[TASK BRIEF]:
For each line below that holds the word "filter", make a copy.
(Beginning of INPUT)
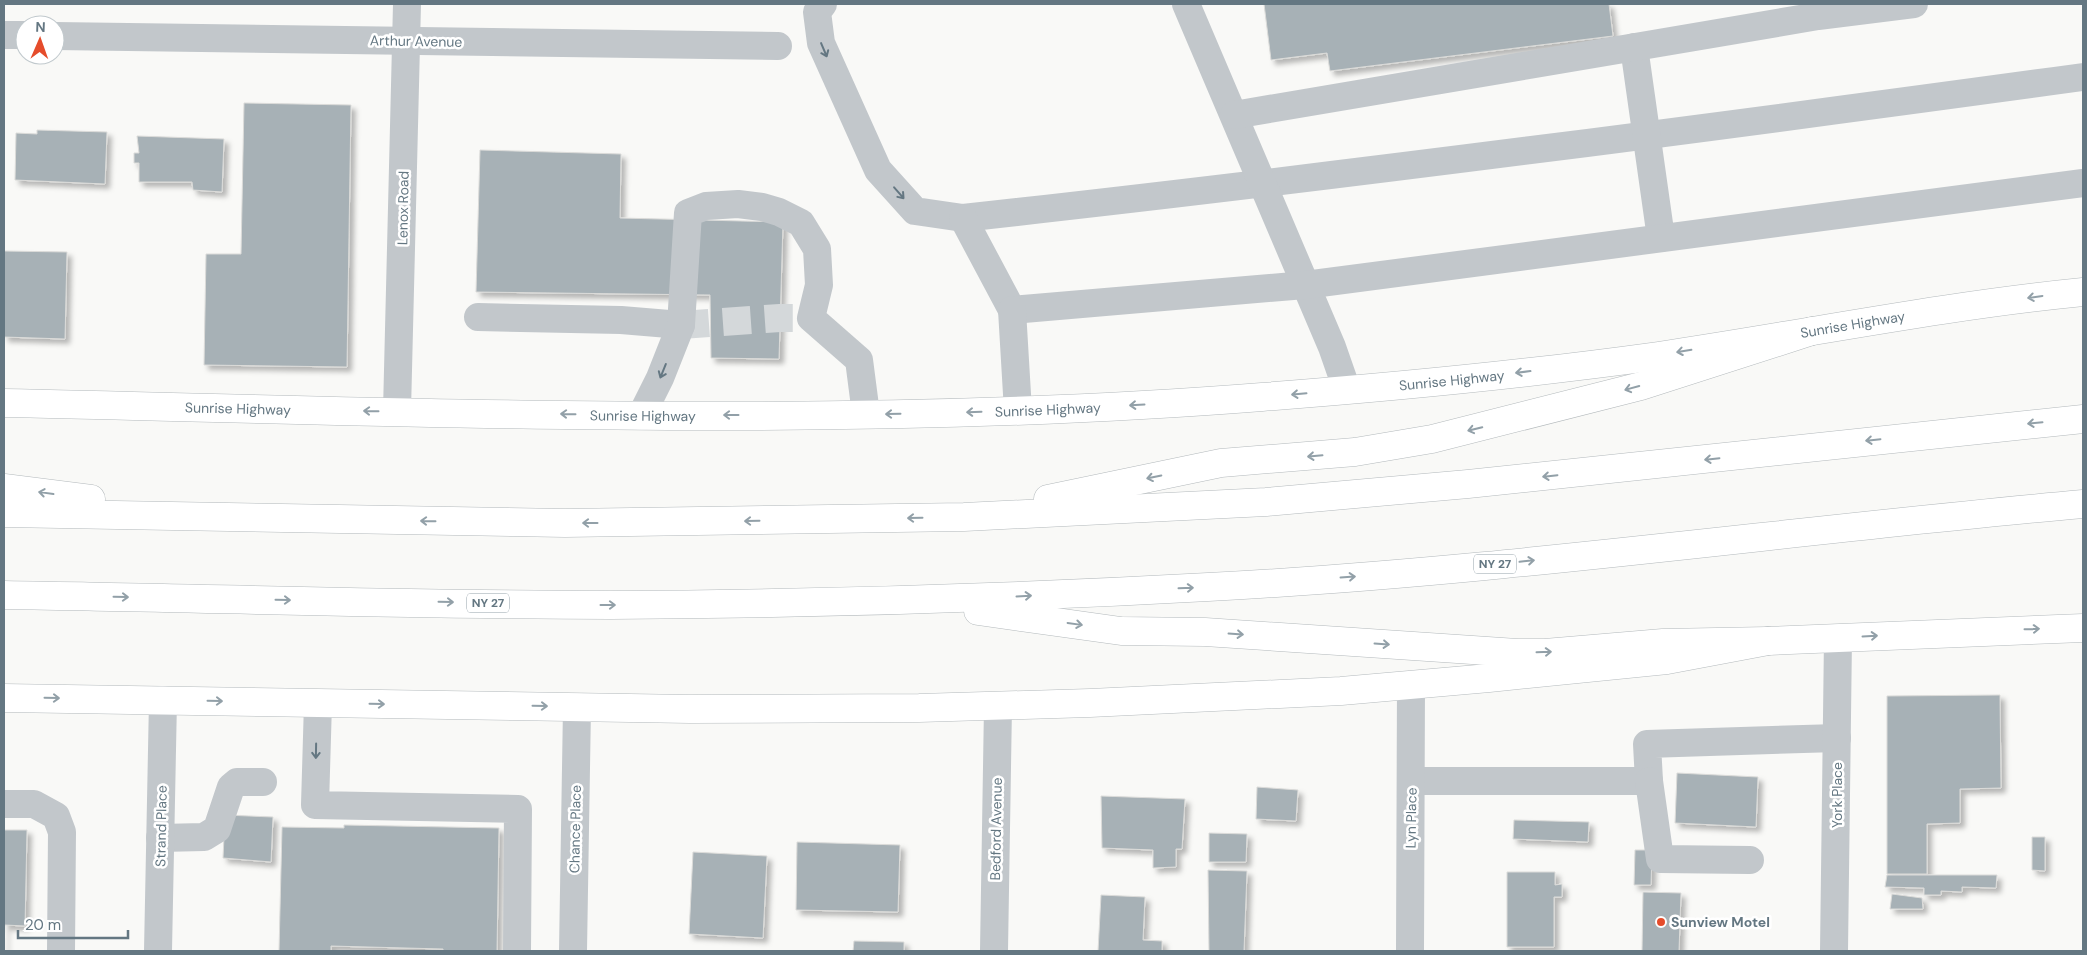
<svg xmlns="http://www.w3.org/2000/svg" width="2087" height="955" viewBox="0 0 2087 955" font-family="'DM Sans',sans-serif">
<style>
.building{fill:#a7b1b6;stroke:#dbdbd9;filter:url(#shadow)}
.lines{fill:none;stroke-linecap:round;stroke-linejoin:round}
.minor-tunnel{stroke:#d4d8da;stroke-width:28;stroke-dasharray:28 14;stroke-linecap:butt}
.major-casing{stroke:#b4babd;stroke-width:29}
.highway-casing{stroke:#b3b9bc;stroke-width:29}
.minor{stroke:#c2c7cb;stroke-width:28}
.major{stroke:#fff;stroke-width:28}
.highway{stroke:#fff;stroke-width:28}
.oneway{stroke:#647782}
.oneway2{stroke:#92a0a8}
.poi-dot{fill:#e54c2b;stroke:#fff;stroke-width:2}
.labels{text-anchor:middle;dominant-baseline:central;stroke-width:5;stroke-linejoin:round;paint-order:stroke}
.shield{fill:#fff;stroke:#92a0a8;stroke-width:1}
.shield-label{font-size:12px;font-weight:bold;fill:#647782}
.street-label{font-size:14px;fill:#647782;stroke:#fff}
.poi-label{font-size:14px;font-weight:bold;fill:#647782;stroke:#fff;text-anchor:start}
</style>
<defs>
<filter id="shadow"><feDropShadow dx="4.5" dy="4.5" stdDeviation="2.5" flood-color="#0004"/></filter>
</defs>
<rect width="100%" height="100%" fill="#f9f9f7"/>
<!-- building -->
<g class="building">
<path d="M1264,4H1609L1613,36L1330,71L1327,53L1271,60Z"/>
<path d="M244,103L351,105L347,367L204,365L206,254H241Z"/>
<path d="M37,130L107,132L105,184L15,180L16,133L37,134Z"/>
<path d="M137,136L224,139L222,192L193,190L192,182H139V163H134V153H139Z"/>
<path d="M480,150L621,154L620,218L783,222L779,359L711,358L710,295L476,292Z"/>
<path d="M4,251L67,252L65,339L4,337Z"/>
<path d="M2000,695L2001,788L1960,789V823L1927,824V874H1887V696Z"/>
<path d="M1677,773L1758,777L1756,827L1675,823Z"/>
<path d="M1257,787L1298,790L1296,821L1256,819Z"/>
<path d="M1101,796L1185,799L1182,849H1176V867L1153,868V850L1102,848Z"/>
<path d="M225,815L273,817L271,862L223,858Z"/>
<path d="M1514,820L1589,822L1588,842L1513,839Z"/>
<path d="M344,825L499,828L497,951H443V949L331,946V951H279L282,827L344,828Z"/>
<path d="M4,830H27L25,926L5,925L4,951Z"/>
<path d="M1209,833L1247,834L1246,862H1209Z"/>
<path d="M2032,837H2045V871L2032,870Z"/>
<path d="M797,842L900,845L898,912L796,910Z"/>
<path d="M1635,850H1652L1651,885H1634Z"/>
<path d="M693,852L767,856L763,938L689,934Z"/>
<path d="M1208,870L1247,871L1244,951H1209Z"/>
<path d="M1507,872H1555V885L1562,884V897H1554V947H1507Z"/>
<path d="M1887,875H1997L1996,888L1962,887V892L1941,891V895H1924V888L1885,887Z"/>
<path d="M1643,892L1681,893L1679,951H1642Z"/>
<path d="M1892,894L1922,898L1923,909H1890Z"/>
<path d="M1101,895L1145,897L1143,940L1162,941V951H1098Z"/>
<path d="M854,941L904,942V951H853Z"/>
</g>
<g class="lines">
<!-- minor-tunnel -->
<path class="minor-tunnel" d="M681,325L780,318H811"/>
<!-- major casing -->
<g class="major-casing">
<g id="major">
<path id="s1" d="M4,403C423,412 843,430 1262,397C1394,387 1527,374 1658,356C1800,335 1941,306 2083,292"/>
<path d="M4,698L690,709L919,708L1090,703L1341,691L1489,678L1667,660L1768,641L2083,628"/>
</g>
</g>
<!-- highway casing -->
<g class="highway-casing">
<g id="highway">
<path d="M4,488L91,499"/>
<path d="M1048,499L1221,463L1355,452L1432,439L1641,386L1812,331"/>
<path d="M4,513L565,523L964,517L1266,502L1468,484L2083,419"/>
<path d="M4,595C206,598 409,605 611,605C810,604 1009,598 1208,587C1500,572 1791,530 2083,504"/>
<path d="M978,611L1121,631L1205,632L1517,653H1545L1663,643L1768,641"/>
</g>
</g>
<!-- minor -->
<g class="minor">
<path d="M823,4L817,12L821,43L878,170L915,211L963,218C1337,177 1710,128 2083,77"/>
<path d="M1186,4L1332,347L1347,390"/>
<path d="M4,35H25"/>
<path d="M55,36L778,46"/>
<path d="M1634,47L1661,238"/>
<path d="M1234,115L1818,16L1914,4"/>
<path d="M963,218L1012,310L1305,285L2083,183"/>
<path d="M1012,310L1018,411"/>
<path d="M478,317L621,320L681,325"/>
<path d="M397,411L407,4"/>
<path d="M641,416L660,378L681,325L688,213L706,206L738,204L762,207L779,212L801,223L817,249L819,285L811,318L859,360L866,414"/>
<path d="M318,703L315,805L518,809L517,951"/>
<path d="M1411,781H1649L1647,744L1837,738"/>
<path d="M1649,781L1660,859L1750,860"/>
<path d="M4,804H34L56,816L62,832L61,951"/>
<path d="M160,838L204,837L217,829L231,787L237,782H263"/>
<path d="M158,951L163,700"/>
<path d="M573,951L577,707"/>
<path d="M994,951L998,706"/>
<path d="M1410,951L1411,685"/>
<path d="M1834,951L1838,638"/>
</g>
<!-- major -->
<use href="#major" class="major"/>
<!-- highway -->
<use href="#highway" class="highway"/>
</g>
<!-- one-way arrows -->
<defs><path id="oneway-shaft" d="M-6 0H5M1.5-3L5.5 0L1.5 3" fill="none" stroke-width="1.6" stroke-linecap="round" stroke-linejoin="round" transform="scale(1.25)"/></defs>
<g class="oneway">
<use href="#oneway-shaft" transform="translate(824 50) rotate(67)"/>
<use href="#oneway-shaft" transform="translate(899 193) rotate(49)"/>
<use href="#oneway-shaft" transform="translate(663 371) rotate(112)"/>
<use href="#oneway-shaft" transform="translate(316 751) rotate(91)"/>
</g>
<g class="oneway2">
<use href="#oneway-shaft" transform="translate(2035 297) rotate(172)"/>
<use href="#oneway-shaft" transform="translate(1684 351) rotate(171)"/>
<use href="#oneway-shaft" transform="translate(1523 372) rotate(173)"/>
<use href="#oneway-shaft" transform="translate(1632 388) rotate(165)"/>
<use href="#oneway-shaft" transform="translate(1299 394) rotate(175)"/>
<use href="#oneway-shaft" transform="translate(1137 405) rotate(177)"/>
<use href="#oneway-shaft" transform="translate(371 411) rotate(-179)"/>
<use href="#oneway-shaft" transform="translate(974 412) rotate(178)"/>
<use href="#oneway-shaft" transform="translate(568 414) rotate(-179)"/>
<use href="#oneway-shaft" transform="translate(893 414) rotate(179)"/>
<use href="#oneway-shaft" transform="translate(731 415) rotate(180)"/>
<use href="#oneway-shaft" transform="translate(2035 423) rotate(174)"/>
<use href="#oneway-shaft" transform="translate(1475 429) rotate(166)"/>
<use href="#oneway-shaft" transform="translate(1873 440) rotate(174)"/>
<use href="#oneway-shaft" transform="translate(1315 456) rotate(175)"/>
<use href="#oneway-shaft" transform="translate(1712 459) rotate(174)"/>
<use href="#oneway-shaft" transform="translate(1550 476) rotate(174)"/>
<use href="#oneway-shaft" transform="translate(1154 477) rotate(168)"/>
<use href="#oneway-shaft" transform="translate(46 493) rotate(-172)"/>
<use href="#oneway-shaft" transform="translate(915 518) rotate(179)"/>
<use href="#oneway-shaft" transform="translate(428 521) rotate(-179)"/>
<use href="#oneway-shaft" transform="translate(752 521) rotate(179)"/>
<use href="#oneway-shaft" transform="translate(590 523) rotate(180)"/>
<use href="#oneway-shaft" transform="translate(1527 561) rotate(-6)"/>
<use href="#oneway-shaft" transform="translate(1348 577) rotate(-4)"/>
<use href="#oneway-shaft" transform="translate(1186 588) rotate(-2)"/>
<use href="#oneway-shaft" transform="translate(1024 596) rotate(-3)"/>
<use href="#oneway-shaft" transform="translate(121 597) rotate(1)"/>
<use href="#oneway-shaft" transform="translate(283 600) rotate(1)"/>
<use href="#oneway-shaft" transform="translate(446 602) rotate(1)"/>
<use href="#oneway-shaft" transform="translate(608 605)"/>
<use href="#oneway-shaft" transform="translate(1075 624) rotate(8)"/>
<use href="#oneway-shaft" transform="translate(2032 629) rotate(-2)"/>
<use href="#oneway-shaft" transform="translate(1236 634) rotate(4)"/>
<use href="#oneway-shaft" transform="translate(1870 636) rotate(-3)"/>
<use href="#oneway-shaft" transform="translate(1382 644) rotate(4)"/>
<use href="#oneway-shaft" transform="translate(1544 652) rotate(-2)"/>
<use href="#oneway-shaft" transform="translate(52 698) rotate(1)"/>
<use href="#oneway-shaft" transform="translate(215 701) rotate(1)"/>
<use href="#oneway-shaft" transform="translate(377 704) rotate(1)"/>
<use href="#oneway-shaft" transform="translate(540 706) rotate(1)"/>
</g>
<!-- markers -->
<circle class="poi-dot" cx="1661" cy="922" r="5"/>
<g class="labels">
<!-- shield labels -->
<g class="shield">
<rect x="1474" y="554.5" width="42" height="19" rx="4"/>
<rect x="467" y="593.5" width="42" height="19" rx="4"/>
</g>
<g class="shield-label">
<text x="1495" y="564">NY 27</text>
<text x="488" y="603">NY 27</text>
</g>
<!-- street labels -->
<g class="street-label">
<text transform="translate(416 41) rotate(1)">Arthur Avenue</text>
<text transform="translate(403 208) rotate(-89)">Lenox Road</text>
<text stroke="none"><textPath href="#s1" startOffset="1854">Sunrise Highway</textPath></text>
<text stroke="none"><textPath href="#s1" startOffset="1449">Sunrise Highway</textPath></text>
<text stroke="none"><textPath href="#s1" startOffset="234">Sunrise Highway</textPath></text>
<text stroke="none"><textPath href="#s1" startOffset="1044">Sunrise Highway</textPath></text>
<text stroke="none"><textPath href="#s1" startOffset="639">Sunrise Highway</textPath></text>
<text transform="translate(1837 795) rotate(-90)">York Place</text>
<text transform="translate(1411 818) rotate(-89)">Lyn Place</text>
<text transform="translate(161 826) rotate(-89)">Strand Place</text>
<text transform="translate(575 829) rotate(-89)">Chance Place</text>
<text transform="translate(996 829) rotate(-89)">Bedford Avenue</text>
</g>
<!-- poi labels -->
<g class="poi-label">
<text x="1671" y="922">Sunview Motel</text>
</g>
</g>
<!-- border -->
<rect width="2087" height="955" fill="none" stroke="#647782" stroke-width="10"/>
<!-- north arrow -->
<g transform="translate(40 40) rotate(2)"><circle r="24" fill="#ffffff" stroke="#c1c9cd"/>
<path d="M0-4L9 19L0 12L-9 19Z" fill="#e54c2b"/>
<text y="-8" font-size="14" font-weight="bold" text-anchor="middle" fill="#647782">N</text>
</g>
<!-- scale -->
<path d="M18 930v8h110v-8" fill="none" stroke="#647782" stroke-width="2.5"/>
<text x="25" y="930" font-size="15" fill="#647782" stroke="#ffffff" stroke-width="4" paint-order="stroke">20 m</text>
</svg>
(End of INPUT)
[RESPONSE TO THIS TASK]:
.building{fill:#a7b1b6;stroke:#dbdbd9;filter:url(#shadow)}
<filter id="shadow"><feDropShadow dx="4.5" dy="4.5" stdDeviation="2.5" flood-color="#0004"/></filter>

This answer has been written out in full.